Michael J. Barry
An exotic to Florida, Mike was born and raised in southwestern Michigan, spending most of his time in wetlands in the wildlands adjacent to his home. He began invading the Tampa area and Central Florida as a youth on regular visits to relatives, where he spent much of the time chasing herps.
After receiving a B.S. from the University of Michigan in 1990, he began working as a research assistant for the University of Florida. In 1991, this led to a move to UF's Institute of Food and Agricultural Sciences’ research center in Immokalee in southwestern Florida as a part of a citrus-wildlife study.

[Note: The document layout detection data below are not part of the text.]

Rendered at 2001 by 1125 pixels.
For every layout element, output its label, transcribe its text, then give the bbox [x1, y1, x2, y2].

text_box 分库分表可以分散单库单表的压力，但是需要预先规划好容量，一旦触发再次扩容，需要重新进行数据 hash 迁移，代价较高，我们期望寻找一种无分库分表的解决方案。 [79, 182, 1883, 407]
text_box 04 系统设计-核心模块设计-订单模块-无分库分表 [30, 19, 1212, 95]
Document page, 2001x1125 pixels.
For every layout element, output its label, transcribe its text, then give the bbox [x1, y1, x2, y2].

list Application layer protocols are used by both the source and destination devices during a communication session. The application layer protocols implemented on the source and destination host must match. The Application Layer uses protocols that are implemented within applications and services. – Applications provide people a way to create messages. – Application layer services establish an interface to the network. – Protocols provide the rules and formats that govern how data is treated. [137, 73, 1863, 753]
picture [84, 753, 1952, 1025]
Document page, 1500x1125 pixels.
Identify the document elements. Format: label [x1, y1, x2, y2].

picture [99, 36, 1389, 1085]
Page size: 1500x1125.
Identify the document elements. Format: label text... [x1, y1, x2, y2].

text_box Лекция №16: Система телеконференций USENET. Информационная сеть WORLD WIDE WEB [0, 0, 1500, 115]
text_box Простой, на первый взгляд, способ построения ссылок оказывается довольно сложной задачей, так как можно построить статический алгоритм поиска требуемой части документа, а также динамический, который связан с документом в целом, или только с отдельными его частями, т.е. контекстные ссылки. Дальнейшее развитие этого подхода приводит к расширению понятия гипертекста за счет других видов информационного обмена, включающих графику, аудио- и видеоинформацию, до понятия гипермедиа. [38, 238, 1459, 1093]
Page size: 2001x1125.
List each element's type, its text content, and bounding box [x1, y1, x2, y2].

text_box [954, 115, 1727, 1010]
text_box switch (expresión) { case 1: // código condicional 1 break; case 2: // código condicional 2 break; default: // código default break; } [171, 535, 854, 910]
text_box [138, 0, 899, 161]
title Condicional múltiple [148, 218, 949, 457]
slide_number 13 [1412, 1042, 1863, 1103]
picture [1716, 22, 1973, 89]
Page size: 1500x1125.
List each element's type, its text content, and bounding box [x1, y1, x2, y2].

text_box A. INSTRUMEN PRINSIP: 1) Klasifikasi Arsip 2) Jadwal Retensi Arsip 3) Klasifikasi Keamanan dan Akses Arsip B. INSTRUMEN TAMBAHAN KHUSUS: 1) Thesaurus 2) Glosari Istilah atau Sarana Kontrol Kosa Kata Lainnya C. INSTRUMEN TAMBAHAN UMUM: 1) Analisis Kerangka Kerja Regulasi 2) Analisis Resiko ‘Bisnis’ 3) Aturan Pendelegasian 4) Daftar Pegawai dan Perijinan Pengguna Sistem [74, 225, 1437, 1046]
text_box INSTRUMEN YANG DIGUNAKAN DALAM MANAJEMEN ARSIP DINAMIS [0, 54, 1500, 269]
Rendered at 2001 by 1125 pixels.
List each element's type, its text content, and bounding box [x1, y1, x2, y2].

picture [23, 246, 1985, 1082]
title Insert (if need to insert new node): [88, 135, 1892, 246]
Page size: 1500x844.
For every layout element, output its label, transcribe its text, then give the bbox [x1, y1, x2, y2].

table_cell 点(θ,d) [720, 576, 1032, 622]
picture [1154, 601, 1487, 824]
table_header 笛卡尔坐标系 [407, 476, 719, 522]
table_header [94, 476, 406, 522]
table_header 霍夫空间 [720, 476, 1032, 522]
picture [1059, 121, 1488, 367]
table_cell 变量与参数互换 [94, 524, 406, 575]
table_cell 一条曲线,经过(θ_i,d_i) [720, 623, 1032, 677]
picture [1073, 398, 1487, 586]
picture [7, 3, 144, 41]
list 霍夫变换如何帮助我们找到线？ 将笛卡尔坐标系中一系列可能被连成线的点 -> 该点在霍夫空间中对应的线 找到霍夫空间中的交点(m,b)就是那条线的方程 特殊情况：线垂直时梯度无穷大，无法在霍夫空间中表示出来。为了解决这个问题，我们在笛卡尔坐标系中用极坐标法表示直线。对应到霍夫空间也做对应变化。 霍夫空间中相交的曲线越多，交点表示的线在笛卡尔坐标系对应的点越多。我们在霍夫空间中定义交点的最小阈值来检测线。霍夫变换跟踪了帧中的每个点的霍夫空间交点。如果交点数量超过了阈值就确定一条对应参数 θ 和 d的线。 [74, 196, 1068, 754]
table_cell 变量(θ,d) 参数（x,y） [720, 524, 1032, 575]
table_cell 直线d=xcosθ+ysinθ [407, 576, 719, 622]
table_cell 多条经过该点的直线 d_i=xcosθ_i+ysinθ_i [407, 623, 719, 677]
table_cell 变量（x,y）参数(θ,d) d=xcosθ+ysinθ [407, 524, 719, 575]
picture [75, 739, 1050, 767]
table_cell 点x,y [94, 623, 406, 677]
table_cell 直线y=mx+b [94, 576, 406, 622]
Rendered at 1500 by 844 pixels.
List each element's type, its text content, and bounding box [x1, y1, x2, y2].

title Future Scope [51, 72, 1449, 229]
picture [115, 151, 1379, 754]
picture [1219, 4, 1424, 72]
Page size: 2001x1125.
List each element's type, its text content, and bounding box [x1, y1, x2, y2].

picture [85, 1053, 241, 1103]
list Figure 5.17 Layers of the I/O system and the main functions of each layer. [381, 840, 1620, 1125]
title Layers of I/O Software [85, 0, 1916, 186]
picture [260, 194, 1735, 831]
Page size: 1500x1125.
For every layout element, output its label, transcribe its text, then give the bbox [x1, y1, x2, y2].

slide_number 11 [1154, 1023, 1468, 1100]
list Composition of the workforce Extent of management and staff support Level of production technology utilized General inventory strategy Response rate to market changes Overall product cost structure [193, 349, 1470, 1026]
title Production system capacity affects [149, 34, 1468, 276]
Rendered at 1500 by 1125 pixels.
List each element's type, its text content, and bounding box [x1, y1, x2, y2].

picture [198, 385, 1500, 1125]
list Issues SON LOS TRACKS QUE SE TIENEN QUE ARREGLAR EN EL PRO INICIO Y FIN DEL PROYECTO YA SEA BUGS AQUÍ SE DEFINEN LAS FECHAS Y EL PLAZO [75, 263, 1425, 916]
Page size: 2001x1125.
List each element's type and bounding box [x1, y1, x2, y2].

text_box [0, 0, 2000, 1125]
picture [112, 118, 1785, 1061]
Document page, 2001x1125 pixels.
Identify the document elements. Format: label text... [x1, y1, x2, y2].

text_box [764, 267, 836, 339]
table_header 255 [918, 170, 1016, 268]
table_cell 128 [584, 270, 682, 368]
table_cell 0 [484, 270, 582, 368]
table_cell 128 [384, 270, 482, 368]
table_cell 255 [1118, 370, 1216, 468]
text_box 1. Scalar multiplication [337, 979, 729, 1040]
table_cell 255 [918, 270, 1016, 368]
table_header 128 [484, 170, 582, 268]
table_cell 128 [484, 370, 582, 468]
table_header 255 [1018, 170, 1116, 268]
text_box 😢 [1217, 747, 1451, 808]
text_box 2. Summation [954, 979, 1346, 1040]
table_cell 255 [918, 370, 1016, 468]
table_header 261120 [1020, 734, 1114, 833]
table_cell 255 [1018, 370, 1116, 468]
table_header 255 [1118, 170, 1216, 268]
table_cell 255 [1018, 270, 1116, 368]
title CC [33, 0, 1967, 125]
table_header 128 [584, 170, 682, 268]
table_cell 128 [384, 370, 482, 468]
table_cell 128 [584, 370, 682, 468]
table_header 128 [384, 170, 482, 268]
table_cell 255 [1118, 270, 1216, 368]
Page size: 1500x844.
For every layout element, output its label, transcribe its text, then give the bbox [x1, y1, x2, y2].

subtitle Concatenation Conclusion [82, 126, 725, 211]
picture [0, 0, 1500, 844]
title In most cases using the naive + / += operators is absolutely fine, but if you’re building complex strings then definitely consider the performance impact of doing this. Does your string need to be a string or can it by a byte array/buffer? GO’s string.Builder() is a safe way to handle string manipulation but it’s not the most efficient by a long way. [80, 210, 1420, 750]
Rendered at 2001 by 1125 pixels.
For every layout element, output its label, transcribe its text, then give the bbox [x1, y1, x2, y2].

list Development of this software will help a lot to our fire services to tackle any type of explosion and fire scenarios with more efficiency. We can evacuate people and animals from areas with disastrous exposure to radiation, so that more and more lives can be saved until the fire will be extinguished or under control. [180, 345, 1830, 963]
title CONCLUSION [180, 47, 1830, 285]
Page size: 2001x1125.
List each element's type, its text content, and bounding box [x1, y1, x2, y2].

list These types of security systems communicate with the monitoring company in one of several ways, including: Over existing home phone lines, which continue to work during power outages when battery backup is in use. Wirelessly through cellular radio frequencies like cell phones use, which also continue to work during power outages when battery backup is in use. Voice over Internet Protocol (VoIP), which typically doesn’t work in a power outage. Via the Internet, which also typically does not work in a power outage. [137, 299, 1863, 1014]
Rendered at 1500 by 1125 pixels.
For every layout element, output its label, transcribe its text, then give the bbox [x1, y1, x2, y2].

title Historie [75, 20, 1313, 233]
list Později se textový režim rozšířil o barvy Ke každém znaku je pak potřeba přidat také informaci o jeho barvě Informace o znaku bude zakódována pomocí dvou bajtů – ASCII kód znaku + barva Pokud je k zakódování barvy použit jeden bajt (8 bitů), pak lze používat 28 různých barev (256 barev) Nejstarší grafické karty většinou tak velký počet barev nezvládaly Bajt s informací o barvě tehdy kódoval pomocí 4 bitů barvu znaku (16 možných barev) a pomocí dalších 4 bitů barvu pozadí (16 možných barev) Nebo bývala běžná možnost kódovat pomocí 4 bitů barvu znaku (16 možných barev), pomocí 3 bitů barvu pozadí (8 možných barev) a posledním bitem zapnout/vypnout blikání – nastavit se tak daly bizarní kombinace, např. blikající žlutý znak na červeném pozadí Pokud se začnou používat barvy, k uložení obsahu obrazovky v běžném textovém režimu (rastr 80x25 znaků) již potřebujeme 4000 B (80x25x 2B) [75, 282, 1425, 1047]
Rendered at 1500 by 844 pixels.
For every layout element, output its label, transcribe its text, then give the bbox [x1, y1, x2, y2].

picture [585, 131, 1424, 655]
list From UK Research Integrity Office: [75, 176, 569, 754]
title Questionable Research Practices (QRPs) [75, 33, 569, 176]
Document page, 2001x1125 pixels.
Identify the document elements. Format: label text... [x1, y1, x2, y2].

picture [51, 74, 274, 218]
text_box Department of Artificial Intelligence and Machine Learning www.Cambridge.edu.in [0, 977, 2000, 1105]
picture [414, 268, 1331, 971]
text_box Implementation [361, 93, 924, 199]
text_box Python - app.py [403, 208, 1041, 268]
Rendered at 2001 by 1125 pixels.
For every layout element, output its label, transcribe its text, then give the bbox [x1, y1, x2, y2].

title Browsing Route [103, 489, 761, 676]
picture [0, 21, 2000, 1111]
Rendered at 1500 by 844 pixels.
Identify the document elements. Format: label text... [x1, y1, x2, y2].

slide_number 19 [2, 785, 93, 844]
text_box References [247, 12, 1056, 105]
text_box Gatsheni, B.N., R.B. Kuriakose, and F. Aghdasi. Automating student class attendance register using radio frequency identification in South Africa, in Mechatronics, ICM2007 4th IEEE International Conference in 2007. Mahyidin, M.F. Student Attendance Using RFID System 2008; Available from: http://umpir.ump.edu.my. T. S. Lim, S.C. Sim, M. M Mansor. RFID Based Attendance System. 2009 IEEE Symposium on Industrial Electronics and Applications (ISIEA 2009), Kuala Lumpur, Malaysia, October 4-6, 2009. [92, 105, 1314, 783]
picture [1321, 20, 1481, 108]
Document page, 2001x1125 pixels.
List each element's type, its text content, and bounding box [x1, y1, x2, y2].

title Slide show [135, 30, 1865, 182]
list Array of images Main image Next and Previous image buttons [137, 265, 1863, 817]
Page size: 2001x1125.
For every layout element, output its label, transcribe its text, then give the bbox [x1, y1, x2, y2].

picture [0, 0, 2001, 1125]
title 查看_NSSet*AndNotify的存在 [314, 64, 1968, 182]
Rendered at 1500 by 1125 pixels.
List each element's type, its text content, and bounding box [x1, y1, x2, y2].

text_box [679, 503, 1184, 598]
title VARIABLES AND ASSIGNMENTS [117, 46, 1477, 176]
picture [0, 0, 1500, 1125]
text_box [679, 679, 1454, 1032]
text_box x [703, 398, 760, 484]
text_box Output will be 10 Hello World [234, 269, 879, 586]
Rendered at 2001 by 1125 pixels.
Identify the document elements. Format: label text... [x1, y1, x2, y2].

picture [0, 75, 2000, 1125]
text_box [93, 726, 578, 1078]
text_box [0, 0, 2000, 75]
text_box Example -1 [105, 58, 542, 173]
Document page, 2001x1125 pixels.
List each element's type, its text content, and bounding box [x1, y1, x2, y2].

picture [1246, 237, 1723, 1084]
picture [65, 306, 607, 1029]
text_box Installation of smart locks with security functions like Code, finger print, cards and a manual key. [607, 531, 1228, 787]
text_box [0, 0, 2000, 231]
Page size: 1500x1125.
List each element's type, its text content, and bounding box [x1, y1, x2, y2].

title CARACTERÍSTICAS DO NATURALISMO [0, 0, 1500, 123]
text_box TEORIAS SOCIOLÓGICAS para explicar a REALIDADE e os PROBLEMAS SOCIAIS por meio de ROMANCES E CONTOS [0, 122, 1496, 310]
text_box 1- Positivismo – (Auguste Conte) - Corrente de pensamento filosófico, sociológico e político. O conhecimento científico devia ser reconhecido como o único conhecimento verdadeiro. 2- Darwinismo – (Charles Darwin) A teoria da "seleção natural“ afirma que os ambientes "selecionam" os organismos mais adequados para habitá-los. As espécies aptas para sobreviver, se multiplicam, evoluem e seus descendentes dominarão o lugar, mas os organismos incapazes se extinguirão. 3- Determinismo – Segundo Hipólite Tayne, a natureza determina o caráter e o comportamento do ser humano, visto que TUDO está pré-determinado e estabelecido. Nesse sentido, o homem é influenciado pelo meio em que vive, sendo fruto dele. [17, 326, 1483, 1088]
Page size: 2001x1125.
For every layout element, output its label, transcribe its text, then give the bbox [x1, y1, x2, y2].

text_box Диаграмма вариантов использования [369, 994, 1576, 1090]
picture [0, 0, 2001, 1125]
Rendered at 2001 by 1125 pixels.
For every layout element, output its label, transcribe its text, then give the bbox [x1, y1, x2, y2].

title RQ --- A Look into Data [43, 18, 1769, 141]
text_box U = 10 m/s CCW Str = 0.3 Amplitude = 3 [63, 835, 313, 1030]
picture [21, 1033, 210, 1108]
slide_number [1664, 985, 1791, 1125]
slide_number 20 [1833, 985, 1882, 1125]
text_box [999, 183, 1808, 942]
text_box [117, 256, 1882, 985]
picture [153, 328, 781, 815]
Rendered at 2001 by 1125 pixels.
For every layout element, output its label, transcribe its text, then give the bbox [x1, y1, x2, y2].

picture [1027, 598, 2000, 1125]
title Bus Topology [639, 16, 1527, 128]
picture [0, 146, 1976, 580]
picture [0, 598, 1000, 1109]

He remained in the area after the project was completed working at environmental consulting firms, Panther Island Mitigation Bank, Picayune Strand State Forest, and Florida Panther & Ten Thousand Islands National Wildlife Refuges. He has managed many inventory, monitoring, prescribed fire, exotic control and restoration projects.
In addition to work in Florida, Mike has participated in several research and conservation projects in Central and South America. In 1988, he took a year off studies at the University of Michigan to assist with research in Ecuador and Panama on poison dart frog (Dendrobates spp.) behavior. In 1991, he began work in Costa Rica with conservation-minded residents of the Kekoldi Indigenous Reserve. Mike continues to be inspired by efforts in Kekoldi and drawn to that region of Central America. Mike joined IRC in 2007 to assist with program development in southwestern Florida and Central America.